Now, to find the common difference (d), we can use the formula for the nth term of an AP:
l = a + (n-1)d
Substituting the given values:
40 = -12 + (14 - 1)d
Simplifying:
40 = -12 + 13d
Adding 12 to both sides:
52 = 13d
Dividing both sides by 13:
4 = d
Therefore, the common difference in the arithmetic progression is 4.
To solve this problem, we need to use the formulas for the sum of an arithmetic progression (AP):
Sum of an AP:
S = (n/2)(a + l)
where:
S is the sum of the AP,
n is the number of terms in the AP,
a is the first term of the AP, and
l is the last term of the AP.
From the problem statement, we know that the first term (a) is -12 and the last term (l) is 40. Additionally, we are given that the sum (S) is 196.

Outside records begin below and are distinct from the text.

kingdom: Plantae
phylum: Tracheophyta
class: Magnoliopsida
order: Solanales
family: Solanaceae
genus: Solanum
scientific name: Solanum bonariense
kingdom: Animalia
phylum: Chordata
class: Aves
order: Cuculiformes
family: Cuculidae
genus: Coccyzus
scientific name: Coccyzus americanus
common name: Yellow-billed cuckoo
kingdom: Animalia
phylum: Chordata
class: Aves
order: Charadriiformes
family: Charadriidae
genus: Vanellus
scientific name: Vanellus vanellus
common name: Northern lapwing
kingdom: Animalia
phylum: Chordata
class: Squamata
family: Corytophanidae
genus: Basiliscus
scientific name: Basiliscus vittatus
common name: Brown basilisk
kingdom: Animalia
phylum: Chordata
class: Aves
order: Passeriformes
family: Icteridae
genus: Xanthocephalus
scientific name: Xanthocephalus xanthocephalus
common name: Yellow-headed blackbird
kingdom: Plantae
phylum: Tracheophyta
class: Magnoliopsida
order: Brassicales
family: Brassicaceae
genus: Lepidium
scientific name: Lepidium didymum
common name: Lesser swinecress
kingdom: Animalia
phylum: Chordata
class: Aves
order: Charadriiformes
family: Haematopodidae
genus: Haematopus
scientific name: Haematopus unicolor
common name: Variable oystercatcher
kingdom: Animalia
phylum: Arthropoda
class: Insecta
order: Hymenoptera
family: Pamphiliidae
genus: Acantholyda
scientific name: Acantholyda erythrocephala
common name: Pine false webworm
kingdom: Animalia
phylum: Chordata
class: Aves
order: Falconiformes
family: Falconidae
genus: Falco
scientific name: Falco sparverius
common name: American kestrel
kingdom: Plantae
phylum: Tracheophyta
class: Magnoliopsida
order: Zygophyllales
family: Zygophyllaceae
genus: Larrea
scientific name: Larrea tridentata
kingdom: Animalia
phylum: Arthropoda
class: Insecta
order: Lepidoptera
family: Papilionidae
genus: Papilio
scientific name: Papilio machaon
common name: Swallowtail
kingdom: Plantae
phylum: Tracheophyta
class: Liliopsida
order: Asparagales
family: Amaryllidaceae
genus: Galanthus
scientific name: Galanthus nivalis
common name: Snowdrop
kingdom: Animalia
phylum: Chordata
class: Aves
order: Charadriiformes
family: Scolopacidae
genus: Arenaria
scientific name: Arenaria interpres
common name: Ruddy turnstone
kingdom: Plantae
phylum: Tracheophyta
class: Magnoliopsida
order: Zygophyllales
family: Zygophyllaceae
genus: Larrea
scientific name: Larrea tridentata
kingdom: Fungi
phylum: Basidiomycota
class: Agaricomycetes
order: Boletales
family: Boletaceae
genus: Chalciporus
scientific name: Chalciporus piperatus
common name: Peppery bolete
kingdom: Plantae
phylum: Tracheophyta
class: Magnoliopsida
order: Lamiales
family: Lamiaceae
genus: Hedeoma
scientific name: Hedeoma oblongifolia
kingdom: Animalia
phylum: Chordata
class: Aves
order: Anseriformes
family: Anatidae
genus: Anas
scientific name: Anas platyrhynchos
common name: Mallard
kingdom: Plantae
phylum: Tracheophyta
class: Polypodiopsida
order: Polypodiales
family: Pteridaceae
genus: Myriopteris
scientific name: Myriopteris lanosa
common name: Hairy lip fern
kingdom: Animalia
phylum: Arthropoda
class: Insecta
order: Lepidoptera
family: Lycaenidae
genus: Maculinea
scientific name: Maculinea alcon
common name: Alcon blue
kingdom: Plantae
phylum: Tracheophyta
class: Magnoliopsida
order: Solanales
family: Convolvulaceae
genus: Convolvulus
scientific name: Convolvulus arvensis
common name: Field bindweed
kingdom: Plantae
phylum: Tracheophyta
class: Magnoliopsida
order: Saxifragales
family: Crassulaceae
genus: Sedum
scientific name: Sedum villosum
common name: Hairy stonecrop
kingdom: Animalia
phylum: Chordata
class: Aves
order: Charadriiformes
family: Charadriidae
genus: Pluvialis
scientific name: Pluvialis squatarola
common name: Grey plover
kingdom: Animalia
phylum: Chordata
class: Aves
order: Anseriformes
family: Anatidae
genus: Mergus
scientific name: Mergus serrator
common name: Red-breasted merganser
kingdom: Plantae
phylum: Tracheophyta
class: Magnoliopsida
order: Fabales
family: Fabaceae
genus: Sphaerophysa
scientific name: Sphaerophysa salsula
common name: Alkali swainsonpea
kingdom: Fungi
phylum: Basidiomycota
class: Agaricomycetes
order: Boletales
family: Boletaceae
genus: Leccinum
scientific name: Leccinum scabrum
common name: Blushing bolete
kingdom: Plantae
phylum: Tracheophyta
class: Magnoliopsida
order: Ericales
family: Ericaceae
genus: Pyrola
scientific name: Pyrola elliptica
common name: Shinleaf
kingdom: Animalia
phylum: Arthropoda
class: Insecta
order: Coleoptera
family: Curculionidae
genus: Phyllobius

Let's substitute these values into the formula and solve for n:
196 = (n/2)(-12 + 40)
196 = (n/2)(28)
196 = 14n
14n = 196
n = 196/14
n = 14
Therefore, the number of terms in the arithmetic progression is 14.
To find the common difference (d), we can use the formula:
d = (l - a) / (n - 1)
Substituting the known values, we have:
d = (40 - (-12)) / (14 - 1)
d = (40 + 12) / 13
d = 52 / 13
d = 4
Therefore, the common difference of the arithmetic progression is 4.